Study questions:
1: In the statistical tests notes, when is the single sample t-test used?
2: Please duplicate a portion of the statistical tests notes word for word, everything from "Steps of the" down to "critical t values).".
3: Go on with the statistical tests notes, starting after their last line.

Statistical Tests - T-Test and Z-Test Notes

Chapter 9 Notes: Statistical Tests Overview

Single Sample Z-Test

  • Formula: z = \frac{M - \mu}{\sigma_M}
    • Where:
    • M = sample mean
    • \mu = population mean
    • \sigma_M is the standard deviation of the sample mean

Single Sample T-Test

  • Purpose: Used when the population standard deviation (σ) is unknown.
  • Estimated Standard Error:
    • Formula:
      s_M = \frac{s}{\sqrt{n}}
    • Where:
      • s = sample standard deviation
      • n = sample size
  • Formula for T-Test:
    t = \frac{M - \mu}{s_M}

Steps of the T-Test

  1. Set the hypotheses (null H0 and alternative H1 ).
  2. Set the decision criteria (select alpha level, directionality, critical t values).
  3. Compute the test statistic ( t ).
  4. Locate the test statistic in the sampling distribution and compare to critical value(s).
  5. Make a statistical decision (reject or fail to reject H_0 ).
  6. State the conclusion and describe the nature of the effect, if present.

Degrees of Freedom

  • For a single sample t-test:
    df = n - 1

Finding Critical T-Values

  • Use Table B2 for the t-distribution.

The data:
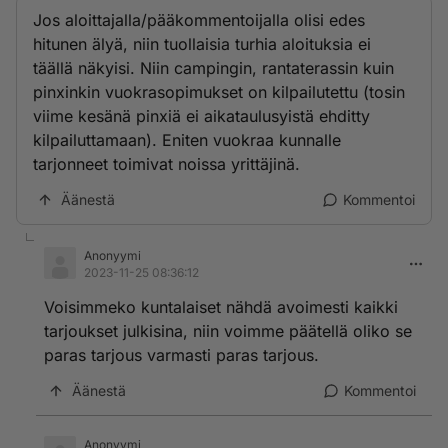
Jos aloittajalla/pääkommentoijalla olisi edes
hitunen älyä, niin tuollaisia turhia aloituksia ei
täällä näkyisi. Niin campingin, rantaterassin kuin
pinxinkin vuokrasopimukset on kilpailutettu (tosin
viime kesänä pinxiä ei aikataulusyistä ehditty
kilpailuttamaan). Eniten vuokraa kunnalle
tarjonneet toimivat noissa yrittäjinä.
Äänestä
Kommentoi
Anonyymi
2023-11-25 08:36:12
Voisimmeko kuntalaiset nähdä avoimesti kaikki
tarjoukset julkisina, niin voimme päätellä oliko se
paras tarjous varmasti paras tarjous.
Äänestä
Kommentoi
Anonyymi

Answers by task:
1: It is used when the population standard deviation (σ) is unknown.

2:
Steps of the T-Test

  1. Set the hypotheses (null H0 and alternative H1 ).
  2. Set the decision criteria (select alpha level, directionality, critical t values).

3:
  • Example:
    • Sample size: n = 4
    • One-tailed test; \alpha = .05
    • df = 3 ; critical value t = 2.353
  • Two-tailed test example:
    • Sample size: n = 9 ; df = 8 ;
    • Critical values t = \pm 2.306

Influence of Sample Variance and Size on T-Test Outcome

  • Larger sample variance → Larger standard error → Smaller t → Lower power
  • Smaller sample variance → Smaller standard error → Larger t → Higher power
  • Smaller sample size → Larger standard error → Smaller t → Lower power
  • Larger sample size → Smaller standard error → Larger t → Higher power
  • Power: Probability of correctly rejecting the null hypothesis.

Assumptions of the Single Sample T-Test

  1. Independent observations.
  2. The population sampled must be normally distributed.

When to Use Z-Test vs. T-Test

  • Check for variability information for the population:
    • If information is present (e.g., SS , \sigma^2 , or \sigma ), use a z-test.
    • If not, use a t-test.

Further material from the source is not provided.